TRAVAIL DEMANDÉ
[1] D'après le texte sur le spectacle de JoeyStarr, où et en quelle année La Charte du Mendan de Sundjata Keita a-t-elle été rédigée ?
[2] Poursuivez le texte sur le spectacle de JoeyStarr à la suite de sa dernière phrase.

Amoureux des mots, porte-voix de la périphérie et de la contre-culture, JoeyStarr met sa force et sa voix rocailleuse au service de textes célébrant une histoire du courage et de la colère de ceux qui luttent pour l’égalité réelle.
Un spectacle littéraire, musical et chorégraphique, trans-disciplinaire, pour que les textes anti-racistes d’hier et d’aujourd’hui résonnent dans nos corps.
Une exploration de la littérature et la musique - chants, mélodies, instruments à cordes, percussions -, et de la danse, provoquant l’intérêt du public intrigué par la beauté sombre d’une scène vaste et repliée dans l’ombre, à la nudité relative que les lumières dévoilent subtilement : les interprètes sont vêtus sobrement et élégamment de noir, et sur le mur du lointain, un grand écran donne à voir les images d’archives et d’événements de l’Histoire des Noirs.
Nous ne citons pas tous les textes évoqués, d’Aimé Césaire à Lyonel Trouillot, de James Baldwin à Malcolm X, d’Eva Doumbia à Lisette Lombé, de David Diop à Roger Robinson … Si ce n’est l’assurance philosophique et poétique du début du spectacle, à travers La Charte du Mendan de Sundjata Keita, rédigée au Mali en 1222, au nom des chasseurs, pêcheurs et cueilleurs. Ce sermon rend hommage à l’existence, quelle qu’elle soit, dont l’éloge n’impose nulle distinction de couleur, d’origine, de religion - manifeste significatif d’une belle prose existentielle d’un XIII è siècle éclairé : une série d’articles qui font référence aux droits humains sacrés et inaliénables.
Nicolas Moumbounou danse avec une grâce silencieuse, étirant avec douceur ses bras tendus en l’air, répliquant esthétiquement à la langue des signes - gestuelle de Jules Turlet-, tandis que la voix claire et aérienne de Noëmi Saint-Aimé envoûte les spectateurs, subjugués par ses chants.

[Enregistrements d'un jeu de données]
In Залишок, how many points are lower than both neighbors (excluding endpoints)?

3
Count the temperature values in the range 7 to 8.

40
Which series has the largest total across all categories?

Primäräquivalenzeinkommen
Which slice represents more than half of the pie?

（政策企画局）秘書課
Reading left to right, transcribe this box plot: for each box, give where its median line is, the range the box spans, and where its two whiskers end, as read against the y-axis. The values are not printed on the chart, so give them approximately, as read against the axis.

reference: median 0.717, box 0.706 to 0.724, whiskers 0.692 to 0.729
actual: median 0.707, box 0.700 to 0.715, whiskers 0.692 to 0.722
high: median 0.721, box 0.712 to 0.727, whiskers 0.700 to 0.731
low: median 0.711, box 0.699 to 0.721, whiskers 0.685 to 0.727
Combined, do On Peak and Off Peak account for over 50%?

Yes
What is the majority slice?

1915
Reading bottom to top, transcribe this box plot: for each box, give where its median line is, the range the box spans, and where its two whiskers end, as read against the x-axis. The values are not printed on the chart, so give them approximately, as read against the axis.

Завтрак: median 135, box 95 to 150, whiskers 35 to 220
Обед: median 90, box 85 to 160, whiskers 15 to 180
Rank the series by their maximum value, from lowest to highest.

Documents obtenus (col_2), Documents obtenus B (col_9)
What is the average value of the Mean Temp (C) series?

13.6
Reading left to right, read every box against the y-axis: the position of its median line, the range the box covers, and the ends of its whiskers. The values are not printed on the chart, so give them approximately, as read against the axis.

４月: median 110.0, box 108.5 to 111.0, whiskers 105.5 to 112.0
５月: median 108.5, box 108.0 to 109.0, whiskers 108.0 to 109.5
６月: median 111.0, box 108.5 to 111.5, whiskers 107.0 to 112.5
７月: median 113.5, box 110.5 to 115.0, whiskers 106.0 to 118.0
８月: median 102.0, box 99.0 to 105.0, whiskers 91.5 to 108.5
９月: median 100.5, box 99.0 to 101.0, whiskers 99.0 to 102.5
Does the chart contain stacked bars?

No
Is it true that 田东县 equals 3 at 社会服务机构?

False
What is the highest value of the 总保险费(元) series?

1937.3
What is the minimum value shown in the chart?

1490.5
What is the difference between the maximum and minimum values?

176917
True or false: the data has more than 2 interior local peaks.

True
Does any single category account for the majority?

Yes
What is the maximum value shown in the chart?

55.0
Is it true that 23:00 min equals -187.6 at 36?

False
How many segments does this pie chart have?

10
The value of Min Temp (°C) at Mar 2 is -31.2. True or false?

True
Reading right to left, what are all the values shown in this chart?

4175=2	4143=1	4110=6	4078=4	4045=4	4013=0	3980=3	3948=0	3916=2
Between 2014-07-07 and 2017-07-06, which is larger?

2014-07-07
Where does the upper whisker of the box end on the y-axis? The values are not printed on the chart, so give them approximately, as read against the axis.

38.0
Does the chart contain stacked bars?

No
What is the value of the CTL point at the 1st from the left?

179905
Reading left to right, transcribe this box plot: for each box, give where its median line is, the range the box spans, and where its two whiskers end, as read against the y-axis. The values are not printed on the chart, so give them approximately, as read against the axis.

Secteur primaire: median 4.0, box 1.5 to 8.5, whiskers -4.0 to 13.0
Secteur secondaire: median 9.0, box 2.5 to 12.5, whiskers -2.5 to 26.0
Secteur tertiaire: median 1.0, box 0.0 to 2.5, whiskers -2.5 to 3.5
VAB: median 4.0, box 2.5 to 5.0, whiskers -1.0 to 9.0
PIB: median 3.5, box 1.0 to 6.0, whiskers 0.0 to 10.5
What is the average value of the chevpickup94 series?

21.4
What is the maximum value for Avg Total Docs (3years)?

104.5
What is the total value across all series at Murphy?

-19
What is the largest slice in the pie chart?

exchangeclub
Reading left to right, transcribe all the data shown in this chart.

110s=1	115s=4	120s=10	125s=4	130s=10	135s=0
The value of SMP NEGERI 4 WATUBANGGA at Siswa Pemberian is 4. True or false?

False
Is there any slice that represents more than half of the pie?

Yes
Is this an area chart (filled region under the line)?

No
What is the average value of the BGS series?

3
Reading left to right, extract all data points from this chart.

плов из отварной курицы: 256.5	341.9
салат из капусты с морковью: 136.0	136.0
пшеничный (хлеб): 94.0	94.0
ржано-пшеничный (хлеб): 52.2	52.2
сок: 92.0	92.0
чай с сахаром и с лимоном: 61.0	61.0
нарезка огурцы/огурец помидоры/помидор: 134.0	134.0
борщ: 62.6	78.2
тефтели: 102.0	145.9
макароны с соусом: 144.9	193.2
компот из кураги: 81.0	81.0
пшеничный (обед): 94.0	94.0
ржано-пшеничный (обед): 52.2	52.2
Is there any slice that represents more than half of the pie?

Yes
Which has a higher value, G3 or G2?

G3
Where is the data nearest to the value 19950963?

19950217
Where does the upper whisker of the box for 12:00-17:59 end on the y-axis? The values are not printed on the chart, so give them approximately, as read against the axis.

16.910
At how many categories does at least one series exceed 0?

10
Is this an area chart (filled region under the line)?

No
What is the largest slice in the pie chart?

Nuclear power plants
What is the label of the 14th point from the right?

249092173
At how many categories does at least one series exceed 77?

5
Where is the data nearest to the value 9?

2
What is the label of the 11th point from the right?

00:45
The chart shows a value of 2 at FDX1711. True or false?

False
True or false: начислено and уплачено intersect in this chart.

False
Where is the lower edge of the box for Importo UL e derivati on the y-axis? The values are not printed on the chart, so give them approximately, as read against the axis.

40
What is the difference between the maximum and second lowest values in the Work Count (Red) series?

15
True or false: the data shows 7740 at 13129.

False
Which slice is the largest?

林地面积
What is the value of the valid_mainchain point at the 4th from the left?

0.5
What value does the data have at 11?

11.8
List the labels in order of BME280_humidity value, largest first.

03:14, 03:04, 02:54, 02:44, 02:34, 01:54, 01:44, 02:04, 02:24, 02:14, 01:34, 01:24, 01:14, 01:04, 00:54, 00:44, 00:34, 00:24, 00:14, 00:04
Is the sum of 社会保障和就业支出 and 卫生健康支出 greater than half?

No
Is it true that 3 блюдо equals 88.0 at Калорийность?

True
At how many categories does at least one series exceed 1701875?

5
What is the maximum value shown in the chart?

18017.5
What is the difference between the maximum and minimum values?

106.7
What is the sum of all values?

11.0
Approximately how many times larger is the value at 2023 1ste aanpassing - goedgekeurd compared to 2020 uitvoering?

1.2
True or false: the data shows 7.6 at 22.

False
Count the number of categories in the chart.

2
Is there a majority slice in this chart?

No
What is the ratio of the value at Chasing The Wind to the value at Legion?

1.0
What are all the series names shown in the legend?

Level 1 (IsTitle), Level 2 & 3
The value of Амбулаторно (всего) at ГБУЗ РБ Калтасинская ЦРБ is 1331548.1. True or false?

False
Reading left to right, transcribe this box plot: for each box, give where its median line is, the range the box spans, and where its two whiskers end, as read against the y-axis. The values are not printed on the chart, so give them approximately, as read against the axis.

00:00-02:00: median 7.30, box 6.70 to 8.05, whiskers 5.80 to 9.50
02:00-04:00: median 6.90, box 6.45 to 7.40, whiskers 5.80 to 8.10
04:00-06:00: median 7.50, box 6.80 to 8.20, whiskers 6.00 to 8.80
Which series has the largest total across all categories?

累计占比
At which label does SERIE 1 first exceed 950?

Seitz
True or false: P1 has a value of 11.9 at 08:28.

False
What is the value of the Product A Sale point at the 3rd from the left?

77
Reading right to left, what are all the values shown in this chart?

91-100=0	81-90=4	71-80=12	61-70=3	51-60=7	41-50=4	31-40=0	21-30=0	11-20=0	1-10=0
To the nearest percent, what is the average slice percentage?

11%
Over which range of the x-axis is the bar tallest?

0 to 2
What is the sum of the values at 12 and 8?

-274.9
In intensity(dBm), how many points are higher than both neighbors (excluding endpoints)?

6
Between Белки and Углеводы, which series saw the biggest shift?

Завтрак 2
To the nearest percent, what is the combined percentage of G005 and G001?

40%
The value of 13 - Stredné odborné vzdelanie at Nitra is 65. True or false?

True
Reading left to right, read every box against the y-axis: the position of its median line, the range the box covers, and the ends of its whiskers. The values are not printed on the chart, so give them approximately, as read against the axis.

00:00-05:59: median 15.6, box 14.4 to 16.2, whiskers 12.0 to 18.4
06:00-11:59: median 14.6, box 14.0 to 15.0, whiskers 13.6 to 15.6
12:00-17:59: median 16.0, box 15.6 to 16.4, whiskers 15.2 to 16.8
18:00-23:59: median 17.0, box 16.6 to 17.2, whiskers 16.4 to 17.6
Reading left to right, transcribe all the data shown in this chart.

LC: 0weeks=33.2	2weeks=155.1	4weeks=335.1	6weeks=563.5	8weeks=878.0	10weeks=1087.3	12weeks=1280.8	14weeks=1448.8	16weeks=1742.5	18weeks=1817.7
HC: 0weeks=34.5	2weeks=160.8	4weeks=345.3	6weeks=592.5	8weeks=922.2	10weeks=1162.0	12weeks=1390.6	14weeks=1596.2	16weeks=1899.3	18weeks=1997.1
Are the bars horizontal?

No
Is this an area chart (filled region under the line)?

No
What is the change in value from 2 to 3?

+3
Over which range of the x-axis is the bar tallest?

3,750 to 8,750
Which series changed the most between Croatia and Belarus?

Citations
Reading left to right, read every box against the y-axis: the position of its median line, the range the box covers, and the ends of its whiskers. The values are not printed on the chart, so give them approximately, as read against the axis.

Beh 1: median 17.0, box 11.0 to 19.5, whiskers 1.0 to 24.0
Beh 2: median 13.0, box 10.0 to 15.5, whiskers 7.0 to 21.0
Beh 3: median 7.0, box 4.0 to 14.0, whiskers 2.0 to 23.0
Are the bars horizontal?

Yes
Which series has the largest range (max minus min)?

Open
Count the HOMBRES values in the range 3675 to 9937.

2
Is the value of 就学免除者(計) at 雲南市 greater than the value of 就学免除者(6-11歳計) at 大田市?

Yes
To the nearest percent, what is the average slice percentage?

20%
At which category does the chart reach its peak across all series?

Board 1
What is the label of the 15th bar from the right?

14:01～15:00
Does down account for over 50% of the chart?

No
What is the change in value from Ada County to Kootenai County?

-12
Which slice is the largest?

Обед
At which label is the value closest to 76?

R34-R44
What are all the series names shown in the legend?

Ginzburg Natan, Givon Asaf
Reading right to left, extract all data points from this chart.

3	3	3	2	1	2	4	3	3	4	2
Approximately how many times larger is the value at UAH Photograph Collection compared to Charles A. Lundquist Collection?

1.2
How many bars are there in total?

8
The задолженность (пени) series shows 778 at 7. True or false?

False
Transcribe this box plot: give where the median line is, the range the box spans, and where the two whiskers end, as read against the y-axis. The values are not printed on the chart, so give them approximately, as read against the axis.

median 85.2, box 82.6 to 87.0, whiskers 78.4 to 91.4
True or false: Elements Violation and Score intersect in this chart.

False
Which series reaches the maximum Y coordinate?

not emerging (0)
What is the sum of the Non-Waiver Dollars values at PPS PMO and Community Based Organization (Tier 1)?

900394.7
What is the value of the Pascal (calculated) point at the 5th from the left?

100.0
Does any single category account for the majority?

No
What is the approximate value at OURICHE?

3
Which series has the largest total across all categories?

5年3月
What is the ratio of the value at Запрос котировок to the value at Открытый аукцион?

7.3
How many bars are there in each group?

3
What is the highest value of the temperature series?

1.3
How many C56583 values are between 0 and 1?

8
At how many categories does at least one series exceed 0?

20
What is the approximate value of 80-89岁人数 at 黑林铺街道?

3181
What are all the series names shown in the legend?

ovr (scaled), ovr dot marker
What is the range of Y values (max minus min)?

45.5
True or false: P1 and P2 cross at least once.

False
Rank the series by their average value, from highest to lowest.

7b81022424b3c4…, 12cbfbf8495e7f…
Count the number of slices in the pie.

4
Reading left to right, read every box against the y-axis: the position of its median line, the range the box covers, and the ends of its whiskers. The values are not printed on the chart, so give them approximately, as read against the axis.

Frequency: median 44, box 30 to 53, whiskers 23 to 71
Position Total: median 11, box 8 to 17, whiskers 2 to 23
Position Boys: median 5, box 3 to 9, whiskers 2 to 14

RÉPONSES ATTENDUES
[1] Elle a été rédigée au Mali en 1222.

[2]
Les mots sont scandés et lancés par la force tranquille de JoeyStarr - son style un rien pitbull qu’il affectionne et dont il joue avec humour et distance, face à la salle devant laquelle il semble grogner et renâcler -Nègres, Nègres, chancres et poux, cancres et fous… : la parole lancée et bien balancée est déterminée, puissante et percutante ; les spectateurs acquiescent d’emblée.
La fin du spectacle est moins convaincante, manichéenne et démagogique, qui s’attache à répertorier tous les jeunes gens noirs - nombreux - et tués systématiquement par les forces de police : « Qui sera le prochain ? » Des effigies de carton noir, des reprises des silhouettes gisantes sur le sol, dessinées à la craie blanche, comme remises debout et à la verticale.
Tant de morts subies à réhabiliter, à ne pas oublier, foule scénique réinstallée.
De très beaux moments de revendication intense - déclamation, musique et danse.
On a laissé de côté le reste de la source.